Now, having said that all out loud, I admit that I want to reduce ridiculous amounts of CEO income and stock option appreciation and at the same time I want to see less income inequality and more livable wages, as well as having all families able to live in a comfortable retirement.  It is about “fairness”.  I do not believe that a livable minimum wage or universal basic income or phasing out benefits at higher levels of income or a modest wealth tax above a ‘reasonable” level (to be determined) will damage our incentives to create, to growth, and to innovate. 

I am concerned that the demonization of the wealthy, with its implied demonization of capitalism, is dangerous. Does the system need guide rails? Yes.  Am I in favor of unfettered capitalism without any regulation? No.  Do I believe in social Darwinism? Hell no.  I do not believe that we have proved that self-interest is also self-correcting for society.  Capitalism needs oversight.

I also think (given what we know about the Pareto principle) that trying to rid the world of rich people is a fool’s errand that disguises the priority for fixing the system.  It also gives all the defenders of the rich the opportunity to demonize the demonizers for being radicals and therefore dismiss them.  Designing a tax structure for 330 million people by focusing on 674 billionaires is simply ridiculous. Play with the math. If 674 billionaires average $5 billion each, that total wealth is $3.4 trillion. That’s about 70% of the US Federal budget for one year. And then it does not exist anymore. And as for impact, if we taxed total “wealth” of billionaires at 3% per annum as Elizabeth Warren and Bernie Sanders have called for, that is about $100 billion a year. The equivalent of almost 8 Nimitz-class aircraft carriers or about 8% of the annual Social Security budget in 2021. An impact, but not radical.
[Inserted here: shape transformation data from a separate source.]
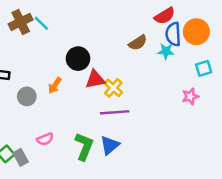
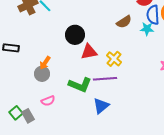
orange arrow: (55, 85) -> (45, 63), moved
yellow cross: (113, 88) -> (114, 59), moved
gray circle: (27, 96) -> (42, 74), moved
green L-shape: (84, 146) -> (80, 85), moved, turned 90

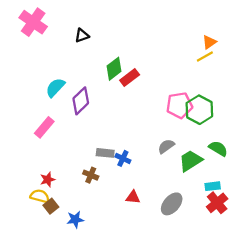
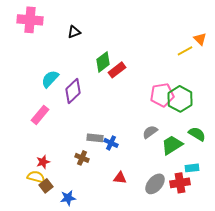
pink cross: (33, 22) -> (30, 20), turned -30
orange triangle: (209, 42) -> (200, 39), moved, turned -40
red cross: (217, 203) -> (180, 183), moved, turned 30

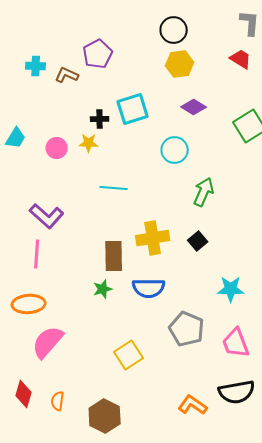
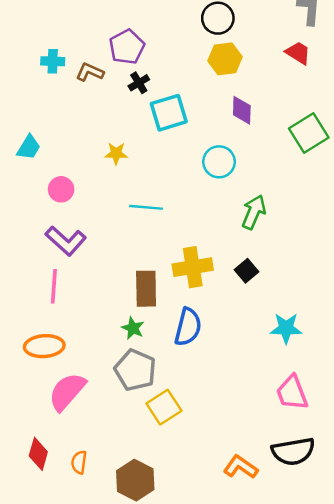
purple diamond: (194, 107) -> (242, 110), turned 60
black cross: (100, 119) -> (139, 83), moved, turned -30
pink circle: (57, 148) -> (61, 189), moved
blue semicircle: (149, 288) -> (188, 327), turned -76
green star: (103, 289) -> (133, 328), turned -30
gray pentagon: (187, 329) -> (135, 370), moved

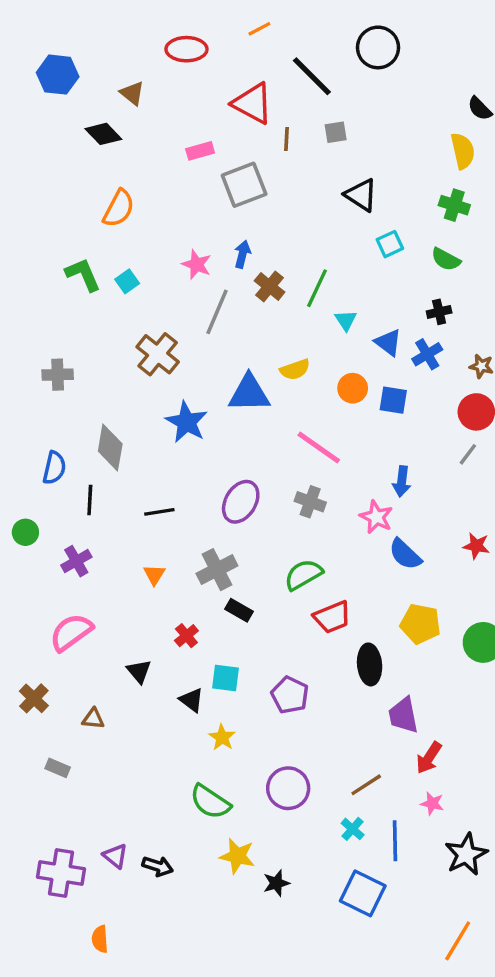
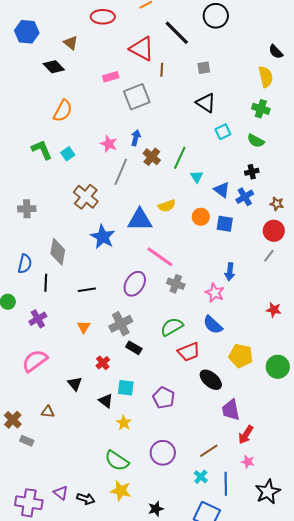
gray square: (336, 132) -> (204, 68), moved
pink line: (319, 448) -> (160, 257), moved
blue semicircle: (405, 554) -> (213, 325), moved
black ellipse: (370, 664) -> (211, 380), turned -45
brown cross: (34, 698) -> (13, 420), moved
yellow star: (237, 856) -> (121, 491), moved

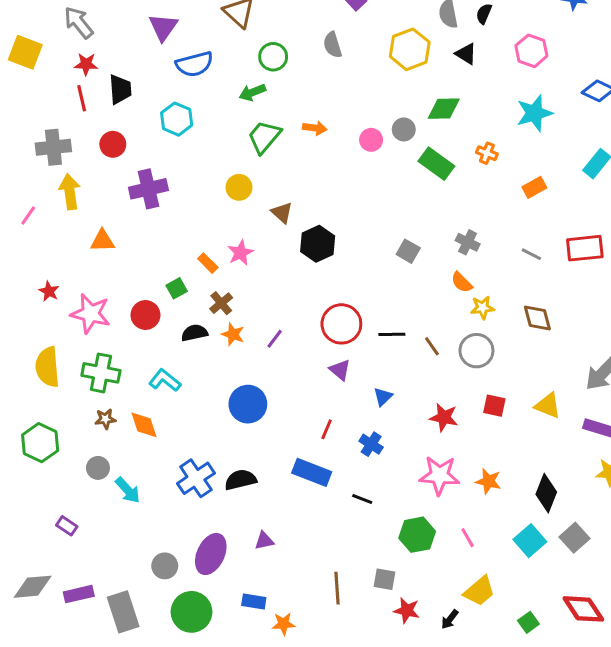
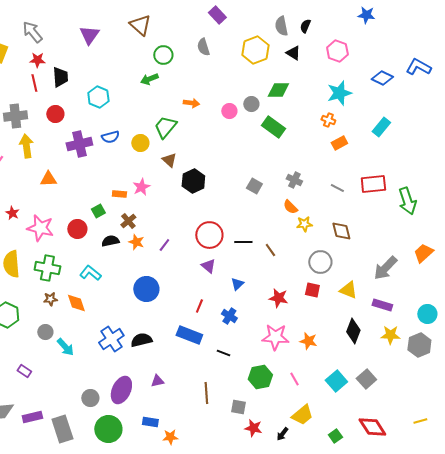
blue semicircle: (194, 64) -> (110, 137), moved, size x0.7
green trapezoid: (264, 137) -> (165, 127), moved
orange cross: (487, 153) -> (328, 120), moved
orange rectangle: (208, 263) -> (119, 194), turned -40
gray circle: (476, 351) -> (320, 262), moved
black diamond: (546, 493) -> (353, 331), moved
brown line: (337, 588) -> (206, 393), moved

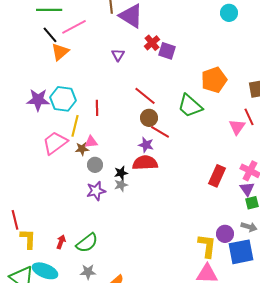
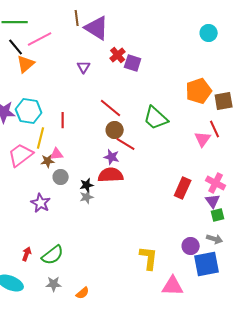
cyan circle: (229, 13) -> (209, 33), moved
orange pentagon: (214, 80) -> (199, 91), moved
purple star: (96, 191) -> (41, 203), moved, turned -30
yellow L-shape: (207, 246) -> (149, 258), moved

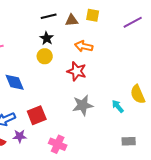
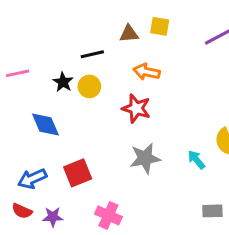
black line: (49, 16) -> (92, 54), moved
black star: (47, 38) -> (63, 82), moved
purple star: (20, 136) -> (53, 217), moved

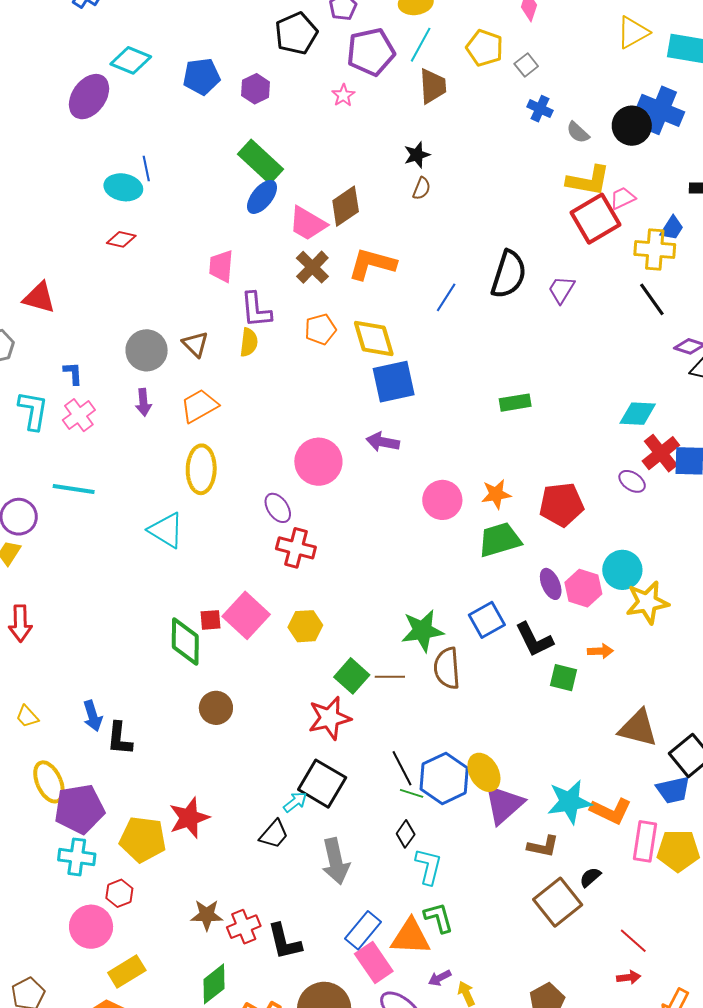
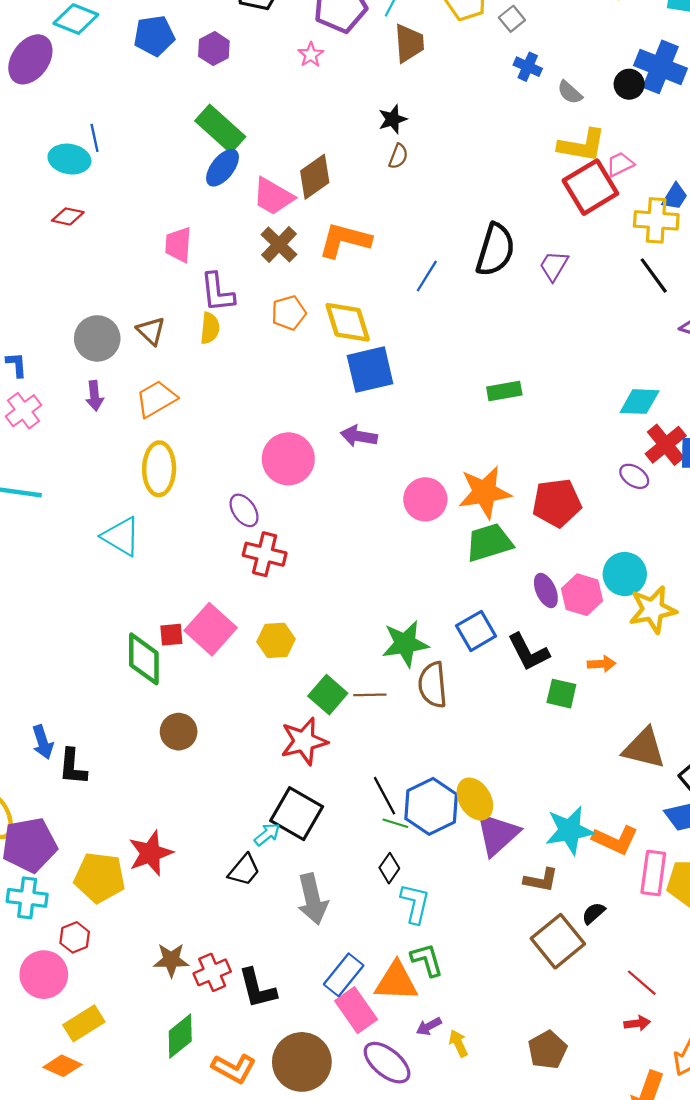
black circle: (632, 126) -> (629, 84), size x0.7
orange star: (496, 494) -> (485, 492), size x1.6

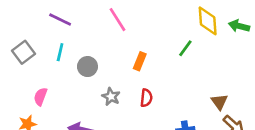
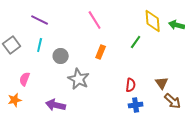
pink line: (118, 20) -> (95, 20), moved
gray star: (111, 97) -> (79, 79), size x1.5
red semicircle: (146, 98) -> (131, 85), moved

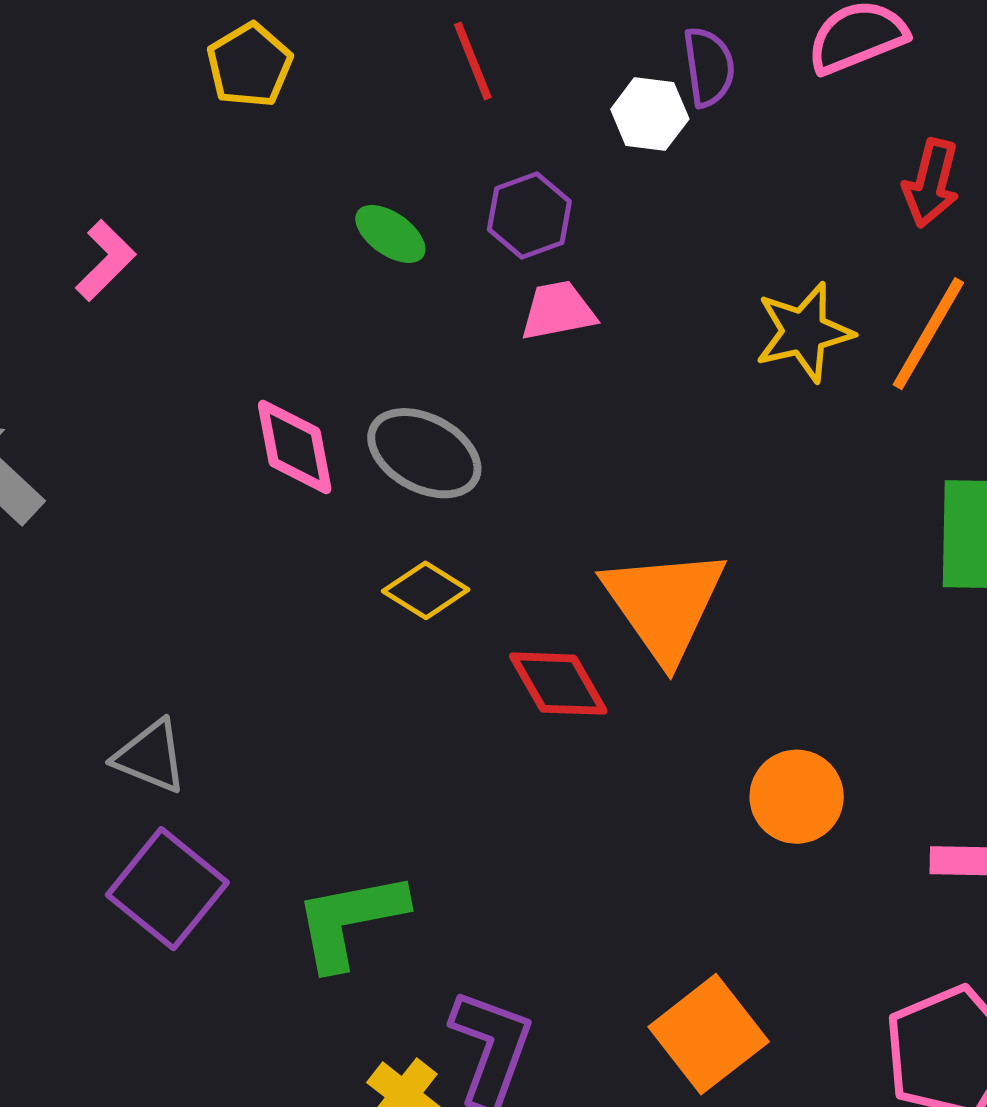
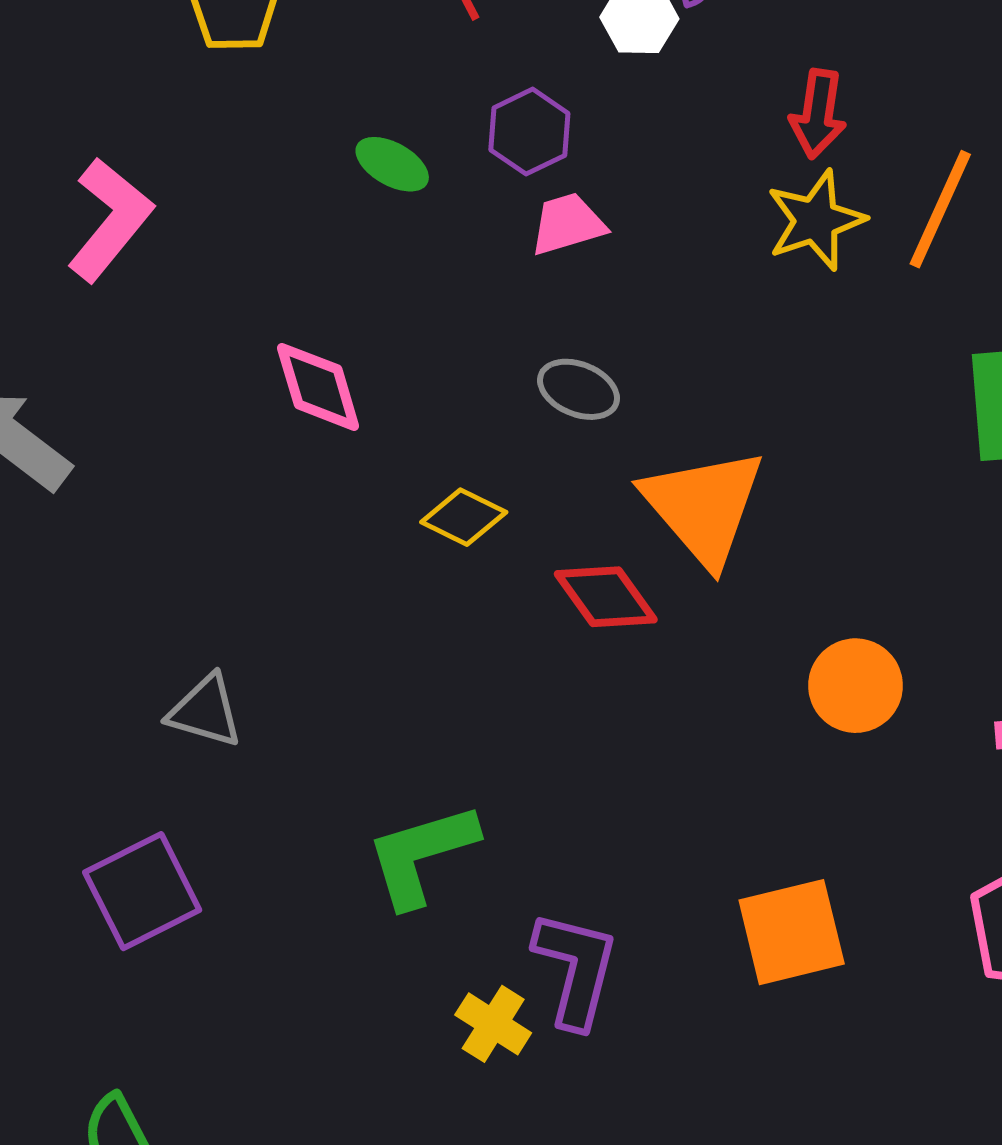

Let us keep the eye on the prize. Reduce poverty, create a fair and equitable tax structure, support the middle-class, ensure livable wages as the minimum, create quality jobs and job security for everyone, and make sure everyone has a crack at better opportunities.  If we can achieve that, who gives a shit about the rich. For they will always be with us.

Note/Disclosure: Please check my math if you wish. If I am in error, let me know please and I will correct my misteaks.